There are a number of specially designed cookers on the market that will cook your rice while you prepare the rest of your meal. If you don’t have one of these, not to worry! A stovetop pot will do the job very nicely, besides being much more versatile than an electric cooker.
Storing your rice
Raw (uncooked) rice can be kept in a cool, dark place for up to three years in the unopened packaging or in an airtight container. Keep the rice perfectly dry; if moisture is allowed in the rice will turn moldy. Check the packaging for “best before” dates as very old rice may need more water or longer cooking time.
Rinsing is suitable for most types of rice including brown or white long-grain or short-grain rice. This isn’t essential but it does remove any dust that may have accumulated in storage, and it helps somewhat in removing excess starch.
One cup of raw rice will produce about four cups cooked, the equivalent of four to six servings.
Tips for liquids to use for cooking
Remember that rice absorbs water as it cooks. If you use too much water or cook the rice for too long, it will become soggy. If the rice is still undercooked after cooking by whatever method you choose, cover it tightly and set it aside for 5 to 10 minutes so that it will continue to cook in the residual heat.
If you are going to use the rice for a salad, a fried egg dish, a pilaf or a stuffing, stock can be used instead of water, and spice flavorings can be added with the liquid.
There are many ways to cook rice
Although cookbooks show a variety of methods for rice preparation, the process can be very uncomplicated and pretty fool proof. My favorite is the absorption method, making use of a 2-quart heavy stovetop pot with a tight-fitting lid. Does your pot have a cover that “jiggles” and emits steam while you cook? That can be easily solved by putting foil around the edge of the pot and lid and presto, it becomes a nice, tight steamer.
The method I like best
Measure out 1 cup of rice (long-grain, short-grain or converted, but excluding wild rice) and place it in the 2-quart pot.
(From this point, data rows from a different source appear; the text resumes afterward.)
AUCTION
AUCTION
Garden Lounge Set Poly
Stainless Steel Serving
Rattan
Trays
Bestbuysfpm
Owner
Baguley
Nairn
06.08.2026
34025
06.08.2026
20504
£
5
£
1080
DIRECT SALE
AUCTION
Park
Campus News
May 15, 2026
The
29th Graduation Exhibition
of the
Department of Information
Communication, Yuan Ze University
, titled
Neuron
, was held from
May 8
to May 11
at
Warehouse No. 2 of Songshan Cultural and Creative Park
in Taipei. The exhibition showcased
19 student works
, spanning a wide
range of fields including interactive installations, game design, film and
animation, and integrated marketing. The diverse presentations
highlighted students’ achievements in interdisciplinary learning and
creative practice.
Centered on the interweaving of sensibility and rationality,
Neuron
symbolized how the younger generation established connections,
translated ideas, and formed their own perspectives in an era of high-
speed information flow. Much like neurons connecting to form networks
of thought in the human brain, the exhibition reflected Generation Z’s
Add 2 cups of water for each cup of rice, and a pinch of salt if desired. With the lid off, bring the water to a boil; when the rice begins to expand cover the pot, then turn the heat to low and cook the rice for 15 minutes. Use as low a heat as possible. Let it do its own thing and do not disturb it during this time. When the 15 minutes is up, turn off the heat and allow the pot to sit on the burner undisturbed for another 10 minutes. That is all there is to it – just uncover, stir the rice and serve!
What to do with leftovers
Cooked rice can be stored for up to 24 hours as long as it is cooled, tightly covered and refrigerated. Or freeze it in an airtight container, and reheat it from a frozen state by using a covered casserole in the oven. You can also thaw it and use it for a salad, for fried rice or as an ingredient in any number of rice recipes. Be sure that reheated rice is hot all the way through before it is served.
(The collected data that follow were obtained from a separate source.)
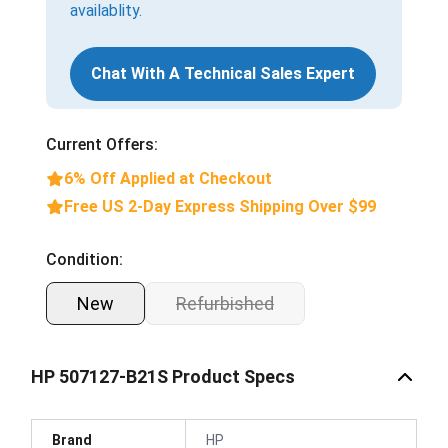
availablity.
Chat With A Technical Sales Expert
Current Offers:
6% Off Applied at Checkout
Free US 2-Day Express Shipping Over $99
Condition:
New
Refurbished
HP 507127-B21S Product Specs
Brand
HP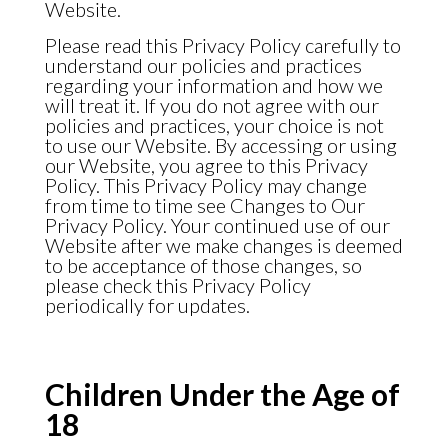
Website.
Please read this Privacy Policy carefully to
understand our policies and practices
regarding your information and how we
will treat it. If you do not agree with our
policies and practices, your choice is not
to use our Website. By accessing or using
our Website, you agree to this Privacy
Policy. This Privacy Policy may change
from time to time see Changes to Our
Privacy Policy. Your continued use of our
Website after we make changes is deemed
to be acceptance of those changes, so
please check this Privacy Policy
periodically for updates.
Children Under the Age of
18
Make plenty while you are at it as leftover rice is great to have available for salads. For a vegetable-rice salad, combine the rice with ingredients such as shredded carrots, chopped celery, green pepper, green onion or olives, and toss with a creamy dressing. Fruit-rice salad is easily made with rice, grapes, pineapple pieces, diced peeled orange or chopped red apple, and mayonnaise and or whipped cream and a bit of lemon juice to taste.
Rice is nice
This inexpensive staple is versatile, compact for storage, easy to prepare and very low in cost. Enjoy it freshly prepared or the second time around; either way it is a winner!